I come in fear. The wheels, the stuttering engine,
By road or wave; the endless killing payments.
Bit by bit, my mind returns to rubble.
You come in fear. The hunched back, failed bravado,
They make me squirm. You have no place here, brother;
Get back, for you remind me of my weakness.
I starve, I thirst. I’m out there in my millions,
Teeming, weeping. Just allow me, brother,
One foot on land. I’ll work hard for my pittance.
You starve, you thirst. What of me, of my neighbours,
Struggling in an austere land? The steel-plant’s silent,
My skills no longer fit, my hands are idle.
My hopes are gone. My suffering gods won’t travel,
My women cannot see, their eyes are blinded
By the long dust, the silent days of torture.
My hopes are gone. You come and you displace me,
The silent mills and fields, they scorn and mock me,
The Union Jack’s a shroud; all’s ripe for burning.
I call to you.
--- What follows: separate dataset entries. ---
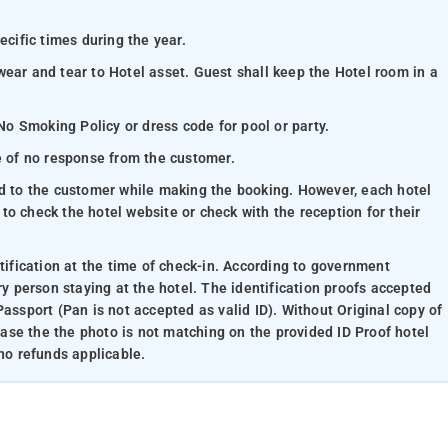
ecific times during the year.
wear and tear to Hotel asset. Guest shall keep the Hotel room in a
 No Smoking Policy or dress code for pool or party.
se of no response from the customer.
ed to the customer while making the booking. However, each hotel
e to check the hotel website or check with the reception for their
ntification at the time of check-in. According to government
ry person staying at the hotel. The identification proofs accepted
Passport (Pan is not accepted as valid ID). Without Original copy of
 case the the photo is not matching on the provided ID Proof hotel
 no refunds applicable.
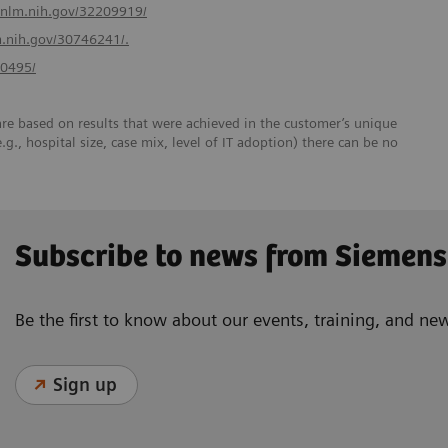
.nlm.nih.gov/32209919/
m.nih.gov/30746241/.
40495/
re based on results that were achieved in the customer’s unique
e.g., hospital size, case mix, level of IT adoption) there can be no
Subscribe to news from Siemens
Be the first to know about our events, training, and ne
Sign up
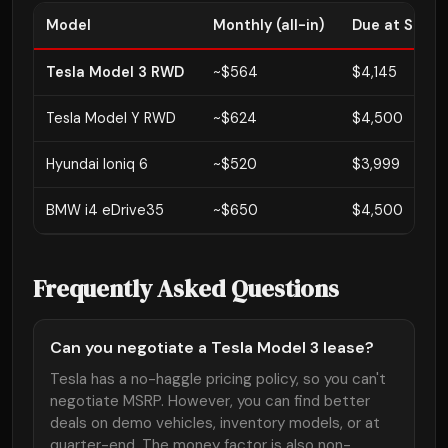
Model
Monthly (all-in)
Due at Signi
Tesla Model 3 RWD
~$564
$4,145
Tesla Model Y RWD
~$624
$4,500
Hyundai Ioniq 6
~$520
$3,999
BMW i4 eDrive35
~$650
$4,500
Frequently Asked Questions
Can you negotiate a Tesla Model 3 lease?
Tesla has a no-haggle pricing policy, so you can't
negotiate MSRP. However, you can find better
deals on demo vehicles, inventory models, or at
quarter-end. The money factor is also non-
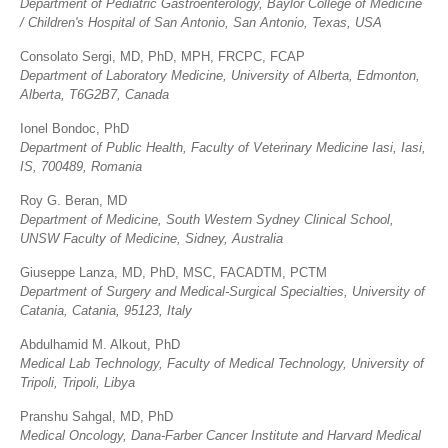
Department of Pediatric Gastroenterology,
Baylor College of Medicine
/ Children's Hospital of San Antonio, San Antonio, Texas, USA
Consolato Sergi, MD, PhD, MPH, FRCPC, FCAP
Department of Laboratory Medicine, University of Alberta, Edmonton,
Alberta, T6G2B7, Canada
Ionel Bondoc, PhD
Department of Public Health, Faculty of Veterinary Medicine Iasi, Iasi,
IS, 700489, Romania
Roy G. Beran, MD
Department of Medicine, South Western Sydney Clinical School,
UNSW Faculty of Medicine, Sidney, Australia
Giuseppe Lanza, MD, PhD, MSC, FACADTM, PCTM
Department of Surgery and Medical-Surgical Specialties,
University of
Catania, Catania, 95123, Italy
Abdulhamid M. Alkout, PhD
Medical Lab Technology,
Faculty of Medical Technology, University of
Tripoli, Tripoli, Libya
Pranshu Sahgal, MD, PhD
Medical Oncology,
Dana-Farber Cancer Institute and Harvard Medical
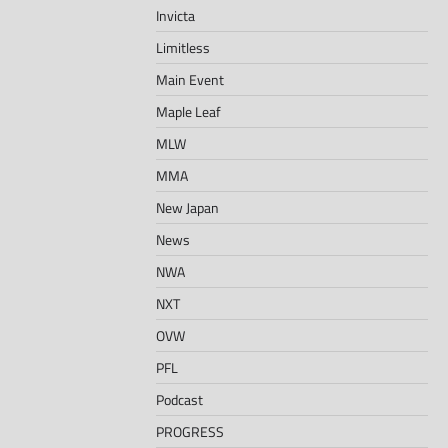
Invicta
Limitless
Main Event
Maple Leaf
MLW
MMA
New Japan
News
NWA
NXT
OVW
PFL
Podcast
PROGRESS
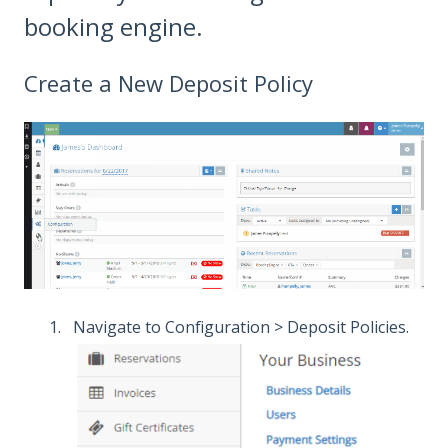
booking engine.
​Create a New Deposit Policy
Navigate to Configuration > Deposit Policies.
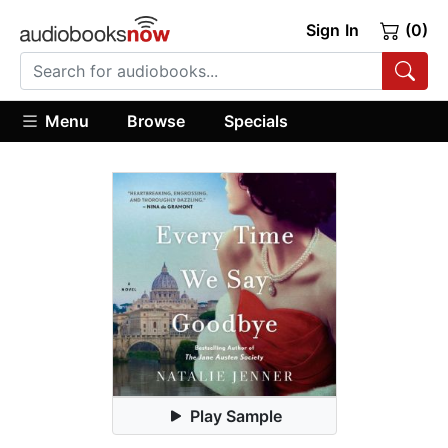
Sign In
(0)
Menu
Browse
Specials
Play Sample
Across the long dark waters,
Carrying a load of trinkets not worth selling,
Umbrellas, handbags, at the gang-master’s calling.
You call to me. I stop my ears with plaster,
My sons and daughters can’t afford their schooling,
My hospitals are full, the asylum’s broken.
My last cry sinks. Protect me from this hardness,
This cold that shrinks my soul. Pity me, brother,
Or think on me adrift on the long night’s calling.
My last cry sinks. Protect me from this falling.
The bailiffs come, the sheets won’t disentangle.
My homeland’s gone. God help us all this winter.
David Punter, 2016.
Copyright © David Punter. Reproduced here by kind permission.
Explanation
This poem featured on the website of the UK Poetry Society in 2016. David Punter (born 1949) is Professor of English at Bristol University. Two opposing states of human desperation are described in the poem, seemingly irreconcilable. Mutual hatred becomes an obvious product, ruinous to both, but there to be exploited by the unscrupulous and the self-seeking, creatures of chaos and destruction.
Here is a link to a version of the poem formatted as a little poster : Ballad of Refuge, D Punter.
You can download the poster and print it out.
I believe this poem belongs with Robert Friends’s “Hatred : a Sestina.” They provide between them a compassionate but clear-sighted view of present predicaments.